_PAGE EXTRACT_:
String weatherLocation = weatherLoc[1].toString();
weatherLocation.replaceAll("how","");
weatherLocation.replaceAll("weather", "");
weatherLocation.replaceAll("like", "");
weatherLocation.replaceAll("in", "");
weatherLocation.replaceAll("at", "");
weatherLocation.replaceAll("around", "");
test.setText(weatherLocation);
weatherLocation still contains "like in"
Strings are immutable. String#replaceAll() method will create a new string. You need to re-assign the result back to the variable:
weatherLocation = weatherLocation.replaceAll("how","");
Now, since the replaceAll method returns the modified string, you can also chain multiple replaceAll call in single line. In fact, you don't need a replaceAll() here. It is required, when you want to replace substring matching a regex pattern. Simply use String#replace() method:
weatherLocation = weatherLocation.replace("how","")
.replace("weather", "")
.replace("like", "");
As Rohit Jain said, Strings are immutable; in your case you could chain calls to replaceAll to avoid multiple affectations.
String weatherLocation = weatherLoc[1].toString()
.replaceAll("how","")
.replaceAll("weather", "")
.replaceAll("like", "")
.replaceAll("in", "")
.replaceAll("at", "")
.replaceAll("around", "");
test.setText(weatherLocation);
Exactly as Rohit Jain said, and also, since replaceAll takes regex, instead of chaining calls you can simply do something like
test.setText(weatherLocation.replaceAll("how|weather|like|in|at|around", ""));
I think that better will be to use StringBuilder/StringBuffer if you need to replace a lot of strings in text. Why? As Rohit Jain wrote String is immutable so every call of replaceAll method needs to create new object. Unlike String, StringBuffer/StringBuilder are mutable so it won't create new object (it will work on the same object).
You can read about StringBuilder for example in this Oracle tutorial http://docs.oracle.com/javase/tutorial/java/data/buffers.html.

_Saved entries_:
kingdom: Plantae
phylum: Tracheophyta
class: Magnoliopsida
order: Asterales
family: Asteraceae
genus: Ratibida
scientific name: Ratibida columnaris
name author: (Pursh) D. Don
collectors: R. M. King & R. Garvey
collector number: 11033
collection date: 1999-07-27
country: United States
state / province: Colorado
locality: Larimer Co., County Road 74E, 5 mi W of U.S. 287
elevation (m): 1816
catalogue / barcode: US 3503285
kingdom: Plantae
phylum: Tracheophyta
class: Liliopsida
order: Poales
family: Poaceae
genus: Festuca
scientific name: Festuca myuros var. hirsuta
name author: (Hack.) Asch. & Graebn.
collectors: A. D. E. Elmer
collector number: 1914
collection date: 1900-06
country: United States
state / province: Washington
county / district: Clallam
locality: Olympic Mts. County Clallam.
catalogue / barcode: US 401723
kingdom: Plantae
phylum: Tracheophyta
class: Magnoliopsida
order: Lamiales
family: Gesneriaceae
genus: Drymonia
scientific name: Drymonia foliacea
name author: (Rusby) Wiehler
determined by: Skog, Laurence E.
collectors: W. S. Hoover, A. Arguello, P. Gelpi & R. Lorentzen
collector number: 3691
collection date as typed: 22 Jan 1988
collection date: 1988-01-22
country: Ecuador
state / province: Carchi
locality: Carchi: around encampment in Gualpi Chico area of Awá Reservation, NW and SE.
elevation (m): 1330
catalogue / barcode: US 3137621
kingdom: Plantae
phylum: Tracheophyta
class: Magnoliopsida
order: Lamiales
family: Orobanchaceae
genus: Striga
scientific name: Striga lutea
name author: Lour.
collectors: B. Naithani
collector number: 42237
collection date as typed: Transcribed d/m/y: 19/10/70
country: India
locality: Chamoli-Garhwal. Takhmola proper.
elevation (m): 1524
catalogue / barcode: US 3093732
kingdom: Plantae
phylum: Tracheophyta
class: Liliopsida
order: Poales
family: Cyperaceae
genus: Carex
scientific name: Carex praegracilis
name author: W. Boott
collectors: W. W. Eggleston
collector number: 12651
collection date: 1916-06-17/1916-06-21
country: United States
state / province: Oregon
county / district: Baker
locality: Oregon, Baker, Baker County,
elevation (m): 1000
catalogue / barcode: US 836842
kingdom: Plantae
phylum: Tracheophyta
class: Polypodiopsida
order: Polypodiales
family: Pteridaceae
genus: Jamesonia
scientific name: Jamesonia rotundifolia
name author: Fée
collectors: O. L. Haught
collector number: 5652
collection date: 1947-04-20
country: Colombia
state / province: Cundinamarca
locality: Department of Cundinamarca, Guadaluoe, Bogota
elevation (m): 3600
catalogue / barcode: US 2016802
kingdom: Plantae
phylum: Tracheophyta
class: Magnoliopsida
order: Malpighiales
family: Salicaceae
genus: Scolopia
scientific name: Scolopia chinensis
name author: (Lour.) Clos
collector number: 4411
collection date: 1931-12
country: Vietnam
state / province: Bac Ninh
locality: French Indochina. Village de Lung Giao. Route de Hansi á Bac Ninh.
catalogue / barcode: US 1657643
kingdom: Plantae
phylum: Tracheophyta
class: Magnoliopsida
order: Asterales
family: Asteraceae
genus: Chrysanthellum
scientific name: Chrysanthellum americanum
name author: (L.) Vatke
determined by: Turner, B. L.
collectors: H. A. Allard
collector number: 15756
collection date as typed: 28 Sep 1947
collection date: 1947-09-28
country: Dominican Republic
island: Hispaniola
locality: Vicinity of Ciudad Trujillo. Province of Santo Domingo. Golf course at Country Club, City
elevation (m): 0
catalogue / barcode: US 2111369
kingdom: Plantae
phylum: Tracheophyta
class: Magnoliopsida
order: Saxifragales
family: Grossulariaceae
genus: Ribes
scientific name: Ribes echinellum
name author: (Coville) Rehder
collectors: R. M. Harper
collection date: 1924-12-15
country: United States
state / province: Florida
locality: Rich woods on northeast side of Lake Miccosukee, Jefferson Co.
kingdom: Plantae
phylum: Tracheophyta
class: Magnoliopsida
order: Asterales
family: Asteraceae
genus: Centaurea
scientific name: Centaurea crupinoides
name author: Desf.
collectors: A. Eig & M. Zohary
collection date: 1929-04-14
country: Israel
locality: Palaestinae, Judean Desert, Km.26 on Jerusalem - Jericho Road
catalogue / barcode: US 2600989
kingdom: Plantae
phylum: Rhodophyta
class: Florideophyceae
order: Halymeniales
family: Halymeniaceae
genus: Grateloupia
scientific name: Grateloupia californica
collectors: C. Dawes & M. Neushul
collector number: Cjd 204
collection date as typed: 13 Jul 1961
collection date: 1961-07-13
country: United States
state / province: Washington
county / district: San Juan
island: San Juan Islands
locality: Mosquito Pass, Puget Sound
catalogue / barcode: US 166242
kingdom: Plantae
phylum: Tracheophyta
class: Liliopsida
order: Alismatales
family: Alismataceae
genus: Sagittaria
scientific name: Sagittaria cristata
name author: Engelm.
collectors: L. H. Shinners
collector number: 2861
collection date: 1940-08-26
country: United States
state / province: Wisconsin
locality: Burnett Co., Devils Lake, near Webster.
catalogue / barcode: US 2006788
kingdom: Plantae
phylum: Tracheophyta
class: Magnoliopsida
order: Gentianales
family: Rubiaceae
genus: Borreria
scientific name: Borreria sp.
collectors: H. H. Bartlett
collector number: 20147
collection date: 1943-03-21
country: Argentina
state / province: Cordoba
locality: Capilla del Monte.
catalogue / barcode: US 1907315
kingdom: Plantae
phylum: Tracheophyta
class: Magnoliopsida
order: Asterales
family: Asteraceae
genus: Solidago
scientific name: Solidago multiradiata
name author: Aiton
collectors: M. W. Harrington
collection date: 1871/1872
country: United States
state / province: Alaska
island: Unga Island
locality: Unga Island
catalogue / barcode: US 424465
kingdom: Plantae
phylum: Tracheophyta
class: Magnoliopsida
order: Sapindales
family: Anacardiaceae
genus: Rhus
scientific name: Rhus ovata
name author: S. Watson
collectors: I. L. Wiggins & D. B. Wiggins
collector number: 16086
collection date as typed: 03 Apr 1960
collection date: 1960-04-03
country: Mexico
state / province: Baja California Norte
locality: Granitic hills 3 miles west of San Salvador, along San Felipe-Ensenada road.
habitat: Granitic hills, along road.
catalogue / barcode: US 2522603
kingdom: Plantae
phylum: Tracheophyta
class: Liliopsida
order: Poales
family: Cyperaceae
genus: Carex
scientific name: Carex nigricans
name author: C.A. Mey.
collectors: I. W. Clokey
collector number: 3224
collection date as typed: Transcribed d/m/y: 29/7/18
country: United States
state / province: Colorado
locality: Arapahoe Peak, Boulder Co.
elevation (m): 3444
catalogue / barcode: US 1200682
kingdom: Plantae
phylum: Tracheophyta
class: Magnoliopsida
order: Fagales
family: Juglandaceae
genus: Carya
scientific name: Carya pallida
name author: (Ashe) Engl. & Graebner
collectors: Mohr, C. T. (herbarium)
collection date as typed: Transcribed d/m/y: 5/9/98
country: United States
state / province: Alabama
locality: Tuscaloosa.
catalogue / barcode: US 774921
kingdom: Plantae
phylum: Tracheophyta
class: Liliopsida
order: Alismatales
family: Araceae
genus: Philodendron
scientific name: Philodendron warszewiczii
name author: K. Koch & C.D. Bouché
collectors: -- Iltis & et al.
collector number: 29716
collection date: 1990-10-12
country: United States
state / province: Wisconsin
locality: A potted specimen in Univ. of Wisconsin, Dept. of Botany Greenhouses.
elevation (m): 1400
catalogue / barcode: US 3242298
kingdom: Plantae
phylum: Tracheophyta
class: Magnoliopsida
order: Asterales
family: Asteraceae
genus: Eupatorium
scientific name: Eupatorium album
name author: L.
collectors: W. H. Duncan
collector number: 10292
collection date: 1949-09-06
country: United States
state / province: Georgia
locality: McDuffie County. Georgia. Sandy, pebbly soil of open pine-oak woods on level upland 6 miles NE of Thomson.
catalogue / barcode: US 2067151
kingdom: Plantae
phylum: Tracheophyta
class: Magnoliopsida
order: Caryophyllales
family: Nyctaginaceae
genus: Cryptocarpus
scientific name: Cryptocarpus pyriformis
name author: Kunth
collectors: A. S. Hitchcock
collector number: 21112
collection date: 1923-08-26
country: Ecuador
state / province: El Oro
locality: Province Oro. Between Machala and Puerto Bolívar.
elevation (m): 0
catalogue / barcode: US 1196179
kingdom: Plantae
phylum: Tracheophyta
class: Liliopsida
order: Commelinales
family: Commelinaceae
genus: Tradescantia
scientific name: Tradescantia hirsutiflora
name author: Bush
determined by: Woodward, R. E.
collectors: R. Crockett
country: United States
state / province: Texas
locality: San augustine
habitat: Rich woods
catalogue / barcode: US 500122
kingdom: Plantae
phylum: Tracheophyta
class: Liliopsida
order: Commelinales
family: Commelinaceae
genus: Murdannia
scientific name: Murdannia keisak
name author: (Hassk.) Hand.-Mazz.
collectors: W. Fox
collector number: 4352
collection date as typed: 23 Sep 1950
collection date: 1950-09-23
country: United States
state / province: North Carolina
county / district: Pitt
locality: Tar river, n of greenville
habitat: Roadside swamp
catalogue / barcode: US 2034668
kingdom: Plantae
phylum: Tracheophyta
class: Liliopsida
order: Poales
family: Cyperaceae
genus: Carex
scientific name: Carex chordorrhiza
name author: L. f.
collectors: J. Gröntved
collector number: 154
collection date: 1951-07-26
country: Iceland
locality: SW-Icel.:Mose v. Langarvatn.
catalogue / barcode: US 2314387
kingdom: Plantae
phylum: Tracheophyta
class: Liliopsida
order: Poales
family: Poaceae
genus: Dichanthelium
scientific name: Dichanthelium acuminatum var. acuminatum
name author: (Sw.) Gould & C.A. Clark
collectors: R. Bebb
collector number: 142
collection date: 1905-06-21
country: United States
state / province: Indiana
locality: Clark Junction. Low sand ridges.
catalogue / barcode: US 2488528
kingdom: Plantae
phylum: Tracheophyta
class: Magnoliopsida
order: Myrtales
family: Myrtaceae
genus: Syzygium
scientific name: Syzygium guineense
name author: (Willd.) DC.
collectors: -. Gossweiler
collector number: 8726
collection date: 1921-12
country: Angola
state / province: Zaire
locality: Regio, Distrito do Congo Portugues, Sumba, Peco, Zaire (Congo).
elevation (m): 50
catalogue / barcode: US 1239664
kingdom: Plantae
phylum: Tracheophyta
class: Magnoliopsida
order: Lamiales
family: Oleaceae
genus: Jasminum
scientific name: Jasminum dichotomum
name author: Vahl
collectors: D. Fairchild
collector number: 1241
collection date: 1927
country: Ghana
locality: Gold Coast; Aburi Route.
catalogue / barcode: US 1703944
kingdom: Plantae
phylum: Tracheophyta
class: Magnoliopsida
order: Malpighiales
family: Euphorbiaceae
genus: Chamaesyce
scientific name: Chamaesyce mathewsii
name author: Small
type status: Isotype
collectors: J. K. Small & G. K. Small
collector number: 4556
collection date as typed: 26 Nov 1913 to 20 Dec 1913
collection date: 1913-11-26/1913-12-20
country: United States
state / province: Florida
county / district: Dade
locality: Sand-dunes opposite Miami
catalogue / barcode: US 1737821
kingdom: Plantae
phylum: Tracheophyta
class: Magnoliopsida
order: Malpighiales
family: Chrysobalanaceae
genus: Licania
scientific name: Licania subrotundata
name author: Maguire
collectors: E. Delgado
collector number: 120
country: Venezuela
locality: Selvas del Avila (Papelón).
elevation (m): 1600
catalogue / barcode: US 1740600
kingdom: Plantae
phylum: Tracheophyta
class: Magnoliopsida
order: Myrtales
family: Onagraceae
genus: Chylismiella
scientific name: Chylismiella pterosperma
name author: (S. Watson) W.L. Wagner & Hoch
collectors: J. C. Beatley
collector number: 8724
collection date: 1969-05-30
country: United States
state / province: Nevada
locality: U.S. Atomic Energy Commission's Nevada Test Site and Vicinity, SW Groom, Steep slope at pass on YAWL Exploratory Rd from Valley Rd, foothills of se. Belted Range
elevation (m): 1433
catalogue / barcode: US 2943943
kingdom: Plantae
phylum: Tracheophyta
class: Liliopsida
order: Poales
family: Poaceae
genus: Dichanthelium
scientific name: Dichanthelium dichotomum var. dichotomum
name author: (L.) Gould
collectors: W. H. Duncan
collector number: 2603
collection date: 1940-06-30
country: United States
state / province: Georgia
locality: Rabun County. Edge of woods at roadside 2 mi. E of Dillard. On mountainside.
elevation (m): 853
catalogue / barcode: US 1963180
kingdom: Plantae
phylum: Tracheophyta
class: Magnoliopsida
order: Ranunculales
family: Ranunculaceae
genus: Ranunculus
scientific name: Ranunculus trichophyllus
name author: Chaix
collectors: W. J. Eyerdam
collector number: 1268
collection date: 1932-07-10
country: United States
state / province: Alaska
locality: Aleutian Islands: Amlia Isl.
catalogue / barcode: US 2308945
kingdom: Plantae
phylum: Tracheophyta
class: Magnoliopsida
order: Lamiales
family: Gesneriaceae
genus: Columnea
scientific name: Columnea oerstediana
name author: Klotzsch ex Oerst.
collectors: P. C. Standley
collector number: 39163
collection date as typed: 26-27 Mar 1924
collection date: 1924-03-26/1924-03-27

_JOB 1_:
In the Java string thread, which method is recommended in place of replaceAll() when no regex pattern is needed?
_JOB 2_:
Transcribe the Java string thread from "Strings are immutable." to "avoid multiple affectations.".

_WRITTEN SOLUTION 1_:
String#replace()

_WRITTEN SOLUTION 2_:
Strings are immutable. String#replaceAll() method will create a new string. You need to re-assign the result back to the variable:
weatherLocation = weatherLocation.replaceAll("how","");
Now, since the replaceAll method returns the modified string, you can also chain multiple replaceAll call in single line. In fact, you don't need a replaceAll() here. It is required, when you want to replace substring matching a regex pattern. Simply use String#replace() method:
weatherLocation = weatherLocation.replace("how","")
.replace("weather", "")
.replace("like", "");
As Rohit Jain said, Strings are immutable; in your case you could chain calls to replaceAll to avoid multiple affectations.